The Court also rejected the argument, raised perennially by rightsholders, that they are entitled to profit via the business model of their choosing, even if that business model requires an expansive reading of the patent or copyright monopoly they enjoy. This argument arises in many contexts. For example, we've seen video game console makers argue that your traditional rights to modify your gaming console must be restricted to enable the loss-leader business model of selling inexpensive consoles and pricey games. Makers of Internet-of-Things devices often require a subscription to function. And manufacturers often try to place restrictions on reselling digital goods, repair markets, and other uses that the law has traditionally allowed customers to engage in. A rightsholder may be able to make more money if you have to pay to exercise your existing rights, but ownership of a patent or copyright should not be a hunting license that allows an owner to control and destroy any business that threatens their profits. Today, the Supreme Court reaffirmed that a patent does not confer unfettered control of consumer goods to the patent owner.

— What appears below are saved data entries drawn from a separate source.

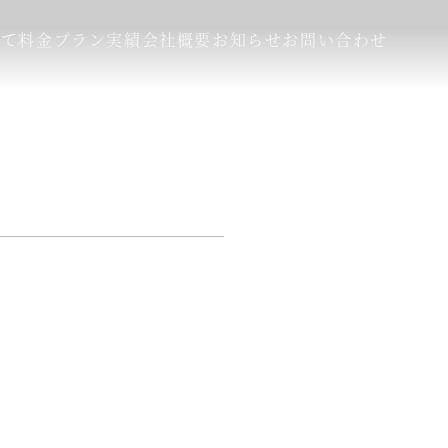
いて
料金プラン
実績
会社概要
お知らせ
お問い合わせ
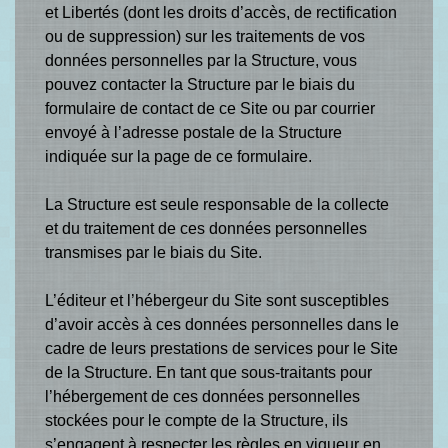
et Libertés (dont les droits d’accès, de rectification
ou de suppression) sur les traitements de vos
données personnelles par la Structure, vous
pouvez contacter la Structure par le biais du
formulaire de contact de ce Site ou par courrier
envoyé à l’adresse postale de la Structure
indiquée sur la page de ce formulaire.
La Structure est seule responsable de la collecte
et du traitement de ces données personnelles
transmises par le biais du Site.
L’éditeur et l’hébergeur du Site sont susceptibles
d’avoir accès à ces données personnelles dans le
cadre de leurs prestations de services pour le Site
de la Structure. En tant que sous-traitants pour
l’hébergement de ces données personnelles
stockées pour le compte de la Structure, ils
s’engagent à respecter les règles en vigueur en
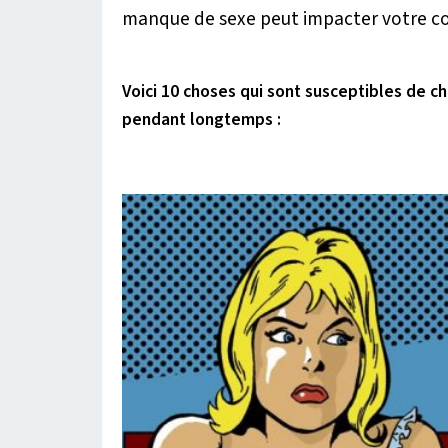
manque de sexe peut impacter votre co
Voici 10 choses qui sont susceptibles de c
pendant longtemps :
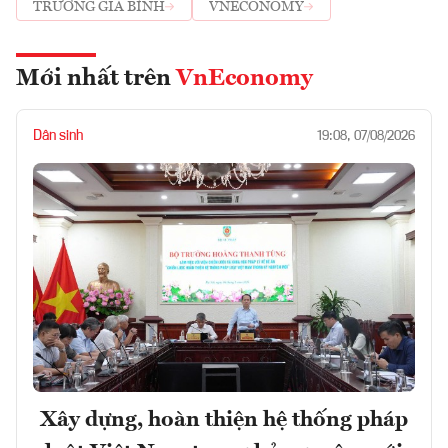
TRƯƠNG GIA BÌNH
VNECONOMY
Mới nhất trên
VnEconomy
Dân sinh
19:08, 07/08/2026
Xây dựng, hoàn thiện hệ thống pháp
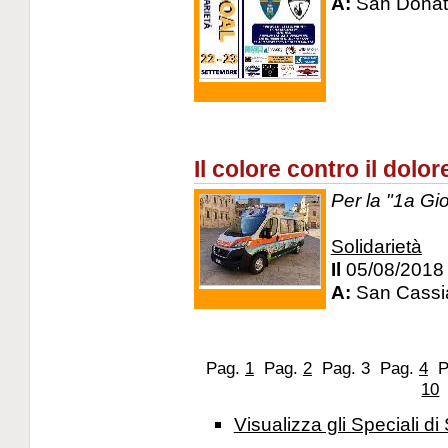
A:
San Donato
Il colore contro il dolor
Per la "1a Gio
Solidarietà
Il
05/08/2018
A:
San Cassia
Pag.
1
Pag.
2
Pag. 3
Pag.
4
P
10
Visualizza gli Speciali di 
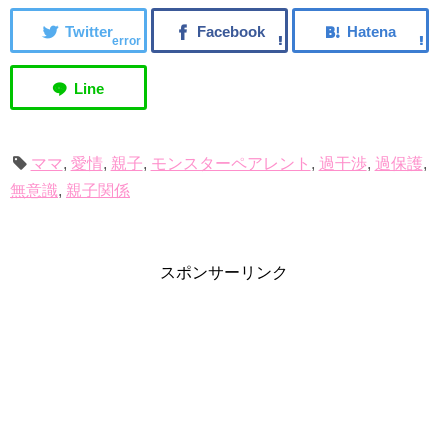
error
ママ
,
愛情
,
親子
,
モンスターペアレント
,
過干渉
,
過保護
,
無意識
,
親子関係
スポンサーリンク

The reasoning in the Court's decision also demonstrates why Section 1201 of the DMCA has become dangerously overbroad. The Chief Justice used the auto industry as an example of a market that would be hindered if manufacturers retained a legal right to control the repair and resale of the devices they sold. This argument won't be a surprise to anyone who followed the latest rulemaking process, in which we convinced regulators to (at least temporarily) relieve some of Section 1201's restrictions on auto repair.
Overall, the decision reinforces the freedoms of device owners and fends off the monopolistic threat of patent rights eliminating fair, essential competition in markets for repair and third-party innovation. We applaud the Supreme Court for striking this blow on behalf of the public, and look forward to seeing the ripples of the decision in the years to come.